Hello, my name is Christine Parr Vitter. I live in Terrebonne Parish where I am a public school teacher. Our family is connected to the metabolic disorder community through our youngest daughter. She was diagnosed with VLCAD. Very-long-chain acyl-CoA dehydrogenase deficiency (VLCAD) is a condition in which the body is unable to break down certain fats. It is considered a fatty acid oxidation condition because people affected by VLCAD are unable to convert some of the fats they eat into energy the body needs to function.
I became involved with the Louisiana Metabolic Disorders Coalition because my hopes are to educate others about my daughter’s rare invisible disorder, VLCAD. Also, so that when other families go through the process of being diagnosed they have a place to find support and answers. The time between being told that your child possibly tested positive for something through the newborn screening until the time you are able to make an appointment with a specialist can seem very long. This gives these families a place to get information from individuals who have experiences, knowledge and support that they can give.

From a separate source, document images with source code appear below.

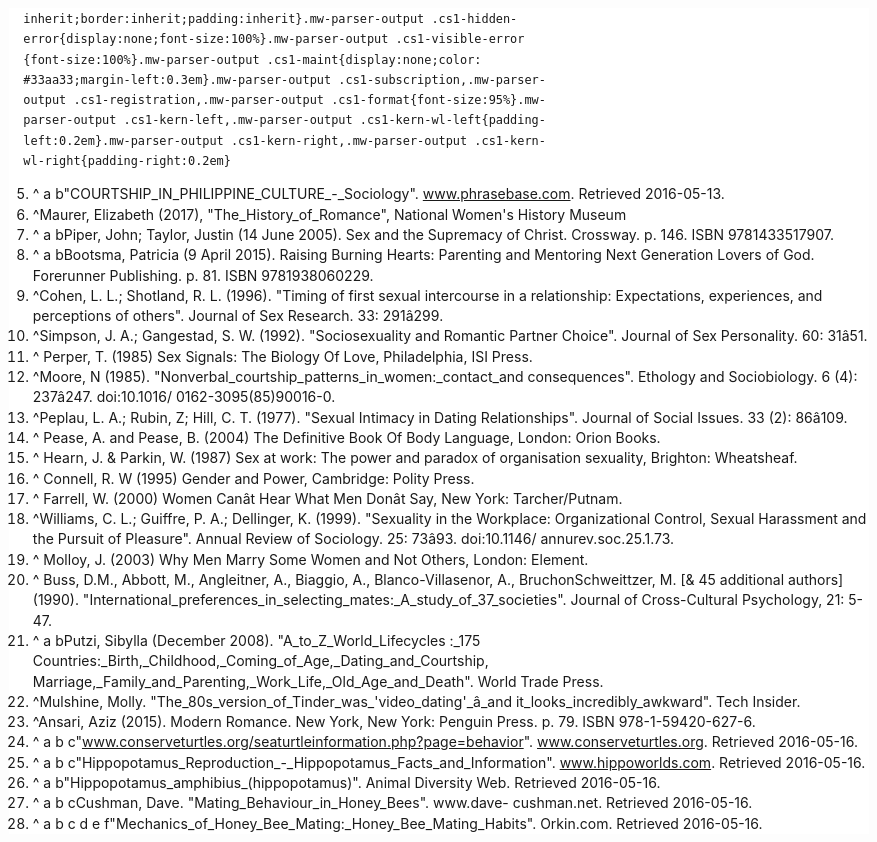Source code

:       inherit;border:inherit;padding:inherit}.mw-parser-output .cs1-hidden-
      error{display:none;font-size:100%}.mw-parser-output .cs1-visible-error
      {font-size:100%}.mw-parser-output .cs1-maint{display:none;color:
      #33aa33;margin-left:0.3em}.mw-parser-output .cs1-subscription,.mw-parser-
      output .cs1-registration,.mw-parser-output .cs1-format{font-size:95%}.mw-
      parser-output .cs1-kern-left,.mw-parser-output .cs1-kern-wl-left{padding-
      left:0.2em}.mw-parser-output .cs1-kern-right,.mw-parser-output .cs1-kern-
      wl-right{padding-right:0.2em}
   5. ^ a b"COURTSHIP_IN_PHILIPPINE_CULTURE_-_Sociology". www.phrasebase.com.
      Retrieved 2016-05-13.
   6. ^Maurer, Elizabeth (2017), "The_History_of_Romance", National Women's
      History Museum
   7. ^ a bPiper, John; Taylor, Justin (14 June 2005). Sex and the Supremacy of
      Christ. Crossway. p. 146. ISBN 9781433517907.
   8. ^ a bBootsma, Patricia (9 April 2015). Raising Burning Hearts: Parenting
      and Mentoring Next Generation Lovers of God. Forerunner Publishing.
      p. 81. ISBN 9781938060229.
   9. ^Cohen, L. L.; Shotland, R. L. (1996). "Timing of first sexual
      intercourse in a relationship: Expectations, experiences, and perceptions
      of others". Journal of Sex Research. 33: 291â299.
  10. ^Simpson, J. A.; Gangestad, S. W. (1992). "Sociosexuality and Romantic
      Partner Choice". Journal of Sex Personality. 60: 31â51.
  11. ^ Perper, T. (1985) Sex Signals: The Biology Of Love, Philadelphia, ISI
      Press.
  12. ^Moore, N (1985). "Nonverbal_courtship_patterns_in_women:_contact_and
      consequences". Ethology and Sociobiology. 6 (4): 237â247. doi:10.1016/
      0162-3095(85)90016-0.
  13. ^Peplau, L. A.; Rubin, Z; Hill, C. T. (1977). "Sexual Intimacy in Dating
      Relationships". Journal of Social Issues. 33 (2): 86â109.
  14. ^ Pease, A. and Pease, B. (2004) The Definitive Book Of Body Language,
      London: Orion Books.
  15. ^ Hearn, J. & Parkin, W. (1987) Sex at work: The power and paradox of
      organisation sexuality, Brighton: Wheatsheaf.
  16. ^ Connell, R. W (1995) Gender and Power, Cambridge: Polity Press.
  17. ^ Farrell, W. (2000) Women Canât Hear What Men Donât Say, New York:
      Tarcher/Putnam.
  18. ^Williams, C. L.; Guiffre, P. A.; Dellinger, K. (1999). "Sexuality in the
      Workplace: Organizational Control, Sexual Harassment and the Pursuit of
      Pleasure". Annual Review of Sociology. 25: 73â93. doi:10.1146/
      annurev.soc.25.1.73.
  19. ^ Molloy, J. (2003) Why Men Marry Some Women and Not Others, London:
      Element.
  20. ^ Buss, D.M., Abbott, M., Angleitner, A., Biaggio, A., Blanco-Villasenor,
      A., BruchonSchweittzer, M. [& 45 additional authors] (1990).
      "International_preferences_in_selecting_mates:_A_study_of_37_societies".
      Journal of Cross-Cultural Psychology, 21: 5-47.
  21. ^ a bPutzi, Sibylla (December 2008). "A_to_Z_World_Lifecycles :_175
      Countries:_Birth,_Childhood,_Coming_of_Age,_Dating_and_Courtship,
      Marriage,_Family_and_Parenting,_Work_Life,_Old_Age_and_Death". World
      Trade Press.
  22. ^Mulshine, Molly. "The_80s_version_of_Tinder_was_'video_dating'_â_and
      it_looks_incredibly_awkward". Tech Insider.
  23. ^Ansari, Aziz (2015). Modern Romance. New York, New York: Penguin Press.
      p. 79. ISBN 978-1-59420-627-6.
  24. ^ a b c"www.conserveturtles.org/seaturtleinformation.php?page=behavior".
      www.conserveturtles.org. Retrieved 2016-05-16.
  25. ^ a b c"Hippopotamus_Reproduction_-_Hippopotamus_Facts_and_Information".
      www.hippoworlds.com. Retrieved 2016-05-16.
  26. ^ a b"Hippopotamus_amphibius_(hippopotamus)". Animal Diversity Web.
      Retrieved 2016-05-16.
  27. ^ a b cCushman, Dave. "Mating_Behaviour_in_Honey_Bees". www.dave-
      cushman.net. Retrieved 2016-05-16.
  28. ^ a b c d e f"Mechanics_of_Honey_Bee_Mating:_Honey_Bee_Mating_Habits".
      Orkin.com. Retrieved 2016-05-16.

I think it is important families that get diagnosed with this and other rare metabolic disorders to be in contact with other families that are going through the same type of experiences for support. Through talking to other families and patients with this disorder, my daughter and I, have made new friends, chatted about issues that we have gone through and brainstormed solutions to ongoing problems. These are unique friendships that can be irreplaceable.
Since joining this organization, my daughter has met and chatted with a girl close to her age with VLCAD. We have a connection of someone who can offer hands-on experience and a lifelong connection. My goal is to make more connections, spread knowledge about rare diseases and to keep advocating for these disorders.
When my daughter was first diagnosed, it was very stressful. I took a medical leave from work as she required care around the clock. At some point, I had to go to the doctor myself and was diagnosed with complications due to exhaustion. I was able to rely on our extended family and close friends to help out when they could. The grandparents took an active role by taking turns watching her so I could sleep/shower/rest; bring over-cooked meals, watching her older sister, helping with household chores, etc. I had to make myself go out and do things once I felt comfortable leaving her for period of time. For a very short time I found that scrapbooking helped to relax me and gave me something to do.
I would love for others to take this disorder seriously. So many people tell me that she looks “normal” and that there does not seem to be anything wrong with her. Most of the time she acts/looks like a “normal” little girl but her body works differently that most others. When she is ill or not eating correctly her health can decline extremely quickly. We carry an ER letter of protocol with us in case of emergencies but even with the letter we have had issues with hospitals not wanting to admit us. We have been sent to a New Orleans hospital by ambulance when she was young because of doctors in Terrebonne Parish not wanting to admit her to their hospital as so much is unknown about her disorder.